### BRIEF
How many of the lines below contain the word "size"? Only the number is wanted.

### MATERIAL TO PROCESS
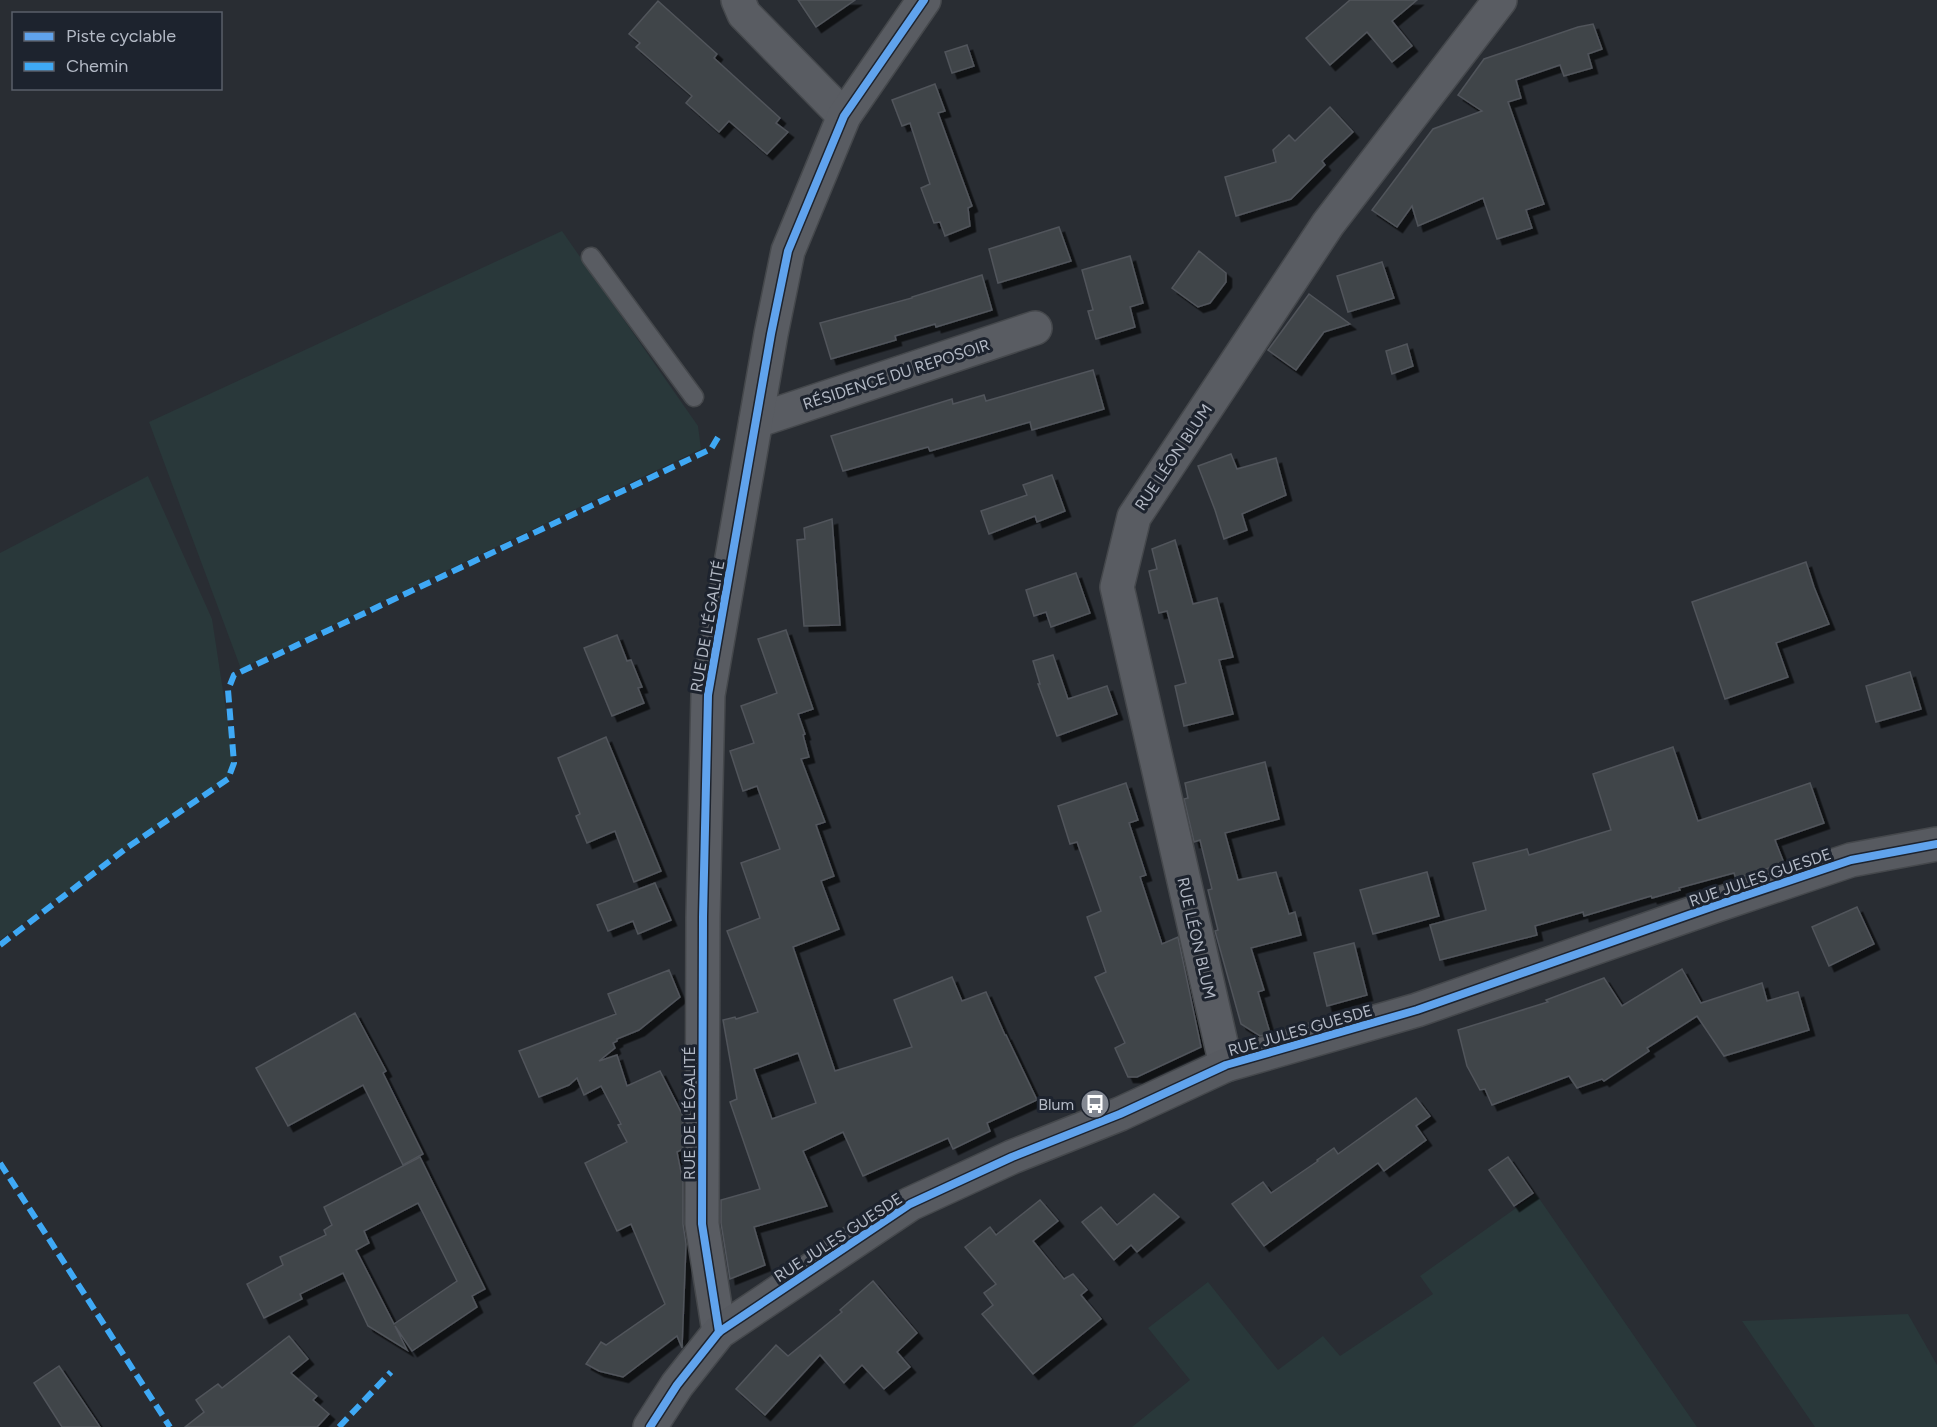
<svg xmlns="http://www.w3.org/2000/svg" width="1937" height="1427" font-family="Figtree,sans-serif">
<defs>
<filter id="shadow"><feDropShadow dx="5.5" dy="5.5" stdDeviation="0" flood-color="#0009"/></filter>
</defs>
<rect width="100%" height="100%" fill="#292d33"/>
<g fill="#29383a">
<path d="M562,231L698,426L701,449L241,669L149,422Z"/>
<path d="M148,476L212,619L234,763L228,779L128,847L0,940V553Z"/>
<path d="M1536,1194L1697,1427H1132L1190,1380L1148,1328L1208,1282L1278,1370L1323,1336L1340,1356L1433,1294L1420,1276Z"/>
<path d="M1908,1314L1937,1365V1427H1815L1742,1321Z"/>
</g>
<g fill="#41454a" stroke="#51555b" stroke-width="1.5" fill-rule="evenodd" filter="url(#shadow)">
<path d="M798,0H855L816,27Z"/>
<path d="M1350,0H1417L1392,21L1412,46L1392,62L1367,32L1330,65L1306,38Z"/>
<path d="M658,1L717,54L714,58L780,118L776,123L788,132L767,154L729,121L719,132L686,103L692,96L636,47L640,43L629,34Z"/>
<path d="M1593,24L1602,49L1588,54L1592,68L1564,76L1560,65L1516,80L1521,98L1508,102L1544,204L1526,210L1532,228L1497,239L1483,198L1418,226L1412,206L1397,227L1372,210L1433,129L1482,111L1458,95L1484,59L1578,27Z"/>
<path d="M967,45L974,66L952,73L945,52Z"/>
<path d="M935,84L945,111L938,113L972,206L968,208L970,226L945,236L940,222L934,223L921,188L930,184L910,123L902,126L892,100Z"/>
<path d="M1330,107L1353,132L1322,161L1325,165L1291,199L1236,216L1225,177L1276,162L1273,150L1289,135L1295,141Z"/>
<path d="M1059,227L1071,261L998,283L989,249Z"/>
<path d="M1199,251L1226,273V282L1210,303L1198,307L1172,288Z"/>
<path d="M1130,256L1143,303L1130,307L1135,327L1096,339L1088,311L1093,310L1082,270Z"/>
<path d="M1382,262L1394,298L1348,312L1337,276Z"/>
<path d="M982,275L992,310L936,327L935,324L895,336L896,340L831,359L820,323L912,298V297Z"/>
<path d="M1309,294L1350,324L1324,332L1296,370L1268,350Z"/>
<path d="M1407,344L1413,366L1392,374L1386,351Z"/>
<path d="M1093,370L1104,409L1032,430L1030,422L930,451L928,447L843,471L831,436L952,399L953,404L984,395L986,401Z"/>
<path d="M1231,454L1237,469L1276,458L1286,495L1242,514L1247,530L1224,539L1215,510L1198,466Z"/>
<path d="M1052,475L1065,511L1037,522L1035,516L989,534L981,511L1027,495L1023,485Z"/>
<path d="M832,519L840,625L804,626L797,540L805,539L804,528Z"/>
<path d="M1175,540L1193,604L1217,598L1233,657L1219,660L1233,714L1184,726L1175,686L1186,683L1167,611L1159,613L1149,571L1157,569L1152,549Z"/>
<path d="M1806,562L1814,587L1829,624L1776,643L1788,677L1725,699L1692,602Z"/>
<path d="M1076,573L1090,613L1051,627L1046,612L1034,616L1026,590Z"/>
<path d="M786,630L813,709L798,714L805,734L803,735L809,757L801,759L825,822L816,825L834,876L821,881L839,929L793,947L835,1071L912,1047L894,1000L952,977L962,1001L986,992L1005,1035H1006L1037,1100L987,1123L990,1131L953,1149L948,1138L863,1176L843,1132L803,1151L827,1206L754,1227L765,1265L730,1279L721,1223V1200L760,1189L730,1102L737,1099L723,1020L735,1017L736,1019L758,1012L727,931L760,918L741,863L780,849L757,786L743,791L730,751L754,743L741,706L777,693L758,639ZM798,1053L816,1103L772,1119L754,1069Z"/>
<path d="M617,635L627,661L631,660L642,687L638,688L644,703L612,716L584,648Z"/>
<path d="M1053,655L1068,699L1107,686L1117,714L1057,736L1038,684H1040L1033,661Z"/>
<path d="M1910,672L1921,709L1876,722L1866,686Z"/>
<path d="M606,737L661,871L634,882L615,831L587,843L576,816L580,814L558,758Z"/>
<path d="M1673,747L1698,821L1810,783L1824,823L1775,840L1784,863L1736,879L1734,873L1679,888L1680,890L1652,898L1651,896L1584,916L1583,912L1535,926L1537,935L1440,960L1430,925L1486,910L1473,863L1527,849L1529,855L1611,830L1593,774Z"/>
<path d="M1265,762L1279,819L1225,833L1238,880L1276,872L1289,914L1295,912L1301,935L1251,948L1264,990L1258,992L1270,1033L1260,1036L1241,1024L1215,931L1218,930L1208,890L1212,889L1200,840L1194,842L1184,799L1188,798L1185,783Z"/>
<path d="M1126,783L1138,820L1129,823L1146,875L1140,877L1162,944L1178,937L1201,1047L1137,1077H1128L1115,1048L1125,1043L1095,977L1106,972L1087,917L1101,911L1077,842L1070,844L1058,806Z"/>
<path d="M1427,872L1439,916L1373,934L1360,890Z"/>
<path d="M655,883L671,920L638,934L633,921L608,931L597,905Z"/>
<path d="M1857,907L1874,944L1829,966L1812,927Z"/>
<path d="M1354,943L1367,995L1327,1006L1314,953Z"/>
<path d="M1682,969L1701,1003L1762,983L1767,1001L1798,992L1809,1030L1724,1056L1697,1016L1647,1048L1649,1051L1604,1081L1602,1079L1577,1088L1569,1076L1492,1105L1485,1089L1480,1090L1467,1066L1458,1030L1548,1002L1546,1000L1604,978L1622,1006Z"/>
<path d="M669,970L680,997L639,1030L617,1039V1041L613,1043L615,1048L599,1061L617,1055L627,1086L660,1071L683,1116V1149L677,1152L683,1182V1224L686,1244L682,1348L677,1336L623,1377L599,1371L586,1364L601,1342L606,1345L665,1304L631,1224L617,1231L585,1163L627,1142L618,1125L621,1124L601,1086L584,1095L577,1078L569,1085L539,1097L519,1051L616,1014L608,994Z"/>
<path d="M355,1013L386,1071L383,1073L423,1154L403,1165L363,1085L288,1126L256,1068Z"/>
<path d="M1416,1098L1430,1116L1416,1126L1426,1140L1384,1171L1378,1163L1264,1246L1232,1204L1263,1182L1271,1193L1318,1161L1317,1160L1334,1148L1338,1154Z"/>
<path d="M420,1157L485,1289L472,1296L477,1307L412,1351L395,1326L407,1350L368,1326L343,1273L300,1294L302,1299L264,1318L247,1284L283,1265L280,1257L326,1235L324,1230L332,1225L324,1207ZM418,1203L457,1281L394,1324L356,1250L369,1243L364,1231Z"/>
<path d="M1508,1157L1533,1193L1514,1206L1489,1170Z"/>
<path d="M1154,1194L1179,1217L1137,1252L1131,1245L1114,1260L1082,1222L1101,1207L1117,1225Z"/>
<path d="M1040,1200L1058,1221L1033,1241L1064,1279L1073,1274L1087,1290L1081,1295L1101,1319L1033,1374L982,1314L993,1305L984,1293L996,1284L965,1247L990,1227L996,1235Z"/>
<path d="M873,1281L917,1333L897,1352L910,1367L884,1389L862,1365L844,1383L820,1355L765,1415L736,1389L776,1345L788,1356L842,1312L840,1310Z"/>
<path d="M289,1336L308,1359L291,1373L317,1396L313,1400L329,1414L317,1427H185L204,1412L196,1400L218,1384L222,1388Z"/>
<path d="M59,1366L100,1427H62L34,1383Z"/>
</g>
<g fill="none" stroke-linecap="round" stroke-linejoin="round">
<g stroke="#45484c" stroke-width="21">
<path id="lane" d="M591,257L694,397"/>
</g>
<g stroke="#45484c" stroke-width="36">
<g id="street">
<path d="M738,0L744,14L844,116"/>
<path d="M756,421L1035,328"/>
<path d="M1226,1065L1117,587L1134,517L1328,224L1500,0"/>
<path d="M719,1332L702,1224L703,917L708,695L771,334L788,251L844,116L924,0"/>
</g>
</g>
<g stroke="#45484c" stroke-width="36">
<path id="secondary" d="M650,1427L677,1385L719,1332L910,1204L1012,1157L1120,1114L1226,1065L1417,1010L1717,905L1851,860L1937,844"/>
</g>
<use href="#lane" stroke="#595c62" stroke-width="18"/>
<use href="#street" stroke="#595c62" stroke-width="33"/>
<use href="#secondary" stroke="#575a60" stroke-width="33"/>
<g stroke="#3fa9f5" stroke-width="6" stroke-dasharray="12 6" stroke-linecap="butt">
<path d="M0,945L128,847L228,779L234,763L228,690L234,675L711,449L720,434"/>
<path d="M0,1163L170,1427"/>
<path d="M339,1427L391,1372"/>
</g>
<g stroke="#1d232e" stroke-width="11">
<g id="cycleway">
<path d="M719,1332L702,1224L703,917L708,695L771,334L788,251L844,116L924,0"/>
<path d="M650,1427L677,1385L719,1332L910,1204L1012,1157L1120,1114L1226,1065L1417,1010L1717,905L1851,860L1937,844"/>
</g>
</g>
<use href="#cycleway" stroke="#60a3ed" stroke-width="8"/>
</g>
<defs>
<g id="bus-disc" transform="scale(1.5)"><circle r="9.5" fill="#838892" stroke="#1d232e"/><path d="M-5-6H5V4H4V6H2V4H-2V6H-4V4H-5ZM-3.5-4V0h7V-4ZM-3.5 1.2v1.5H-2V1.2ZM2 1.2v1.5H3.5V1.2Z" fill="#fff"/></g>
</defs>
<g fill-rule="evenodd">
<use href="#bus-disc" x="1095" y="1104"/>
</g>
<g text-anchor="middle" stroke-width="6" stroke-linejoin="round" paint-order="stroke">
<g font-size="16" fill="#b3b9c5" stroke="#1d232e">
<text transform="translate(896 374) rotate(-18)" y="6">RÉSIDENCE DU REPOSOIR</text>
<text transform="translate(1173 457) rotate(-56)" y="6">RUE LÉON BLUM</text>
<text transform="translate(707 626) rotate(-80)" y="6">RUE DE L'ÉGALITÉ</text>
<text transform="translate(1760 877) rotate(-19)" y="6">RUE JULES GUESDE</text>
<text transform="translate(1197 938) rotate(77)" y="6">RUE LÉON BLUM</text>
<text transform="translate(1300 1030) rotate(-16)" y="6">RUE JULES GUESDE</text>
<text transform="translate(689 1113) rotate(-90)" y="6">RUE DE L'ÉGALITÉ</text>
<text transform="translate(838 1237) rotate(-33)" y="6">RUE JULES GUESDE</text>
</g>
<g font-size="16" fill="#b3b9c5" stroke="#1d232e" text-anchor="end">
<text x="1074" y="1110">Blum</text>
</g>
</g>
<rect x="12" y="12" width="210" height="78" fill="#1d232e" stroke="#595f6a" stroke-width="1.5"/>
<rect x="24" y="32" width="30" height="9" fill="#60a3ed" stroke="#595f6a" stroke-width="1.5"/>
<text x="66" y="42" font-size="18" fill="#b3b9c5">Piste cyclable</text>
<rect x="24" y="62" width="30" height="9" fill="#3fa9f5" stroke="#595f6a" stroke-width="1.5"/>
<text x="66" y="72" font-size="18" fill="#b3b9c5">Chemin</text>
</svg>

### SOLUTION TO THIS EXERCISE
4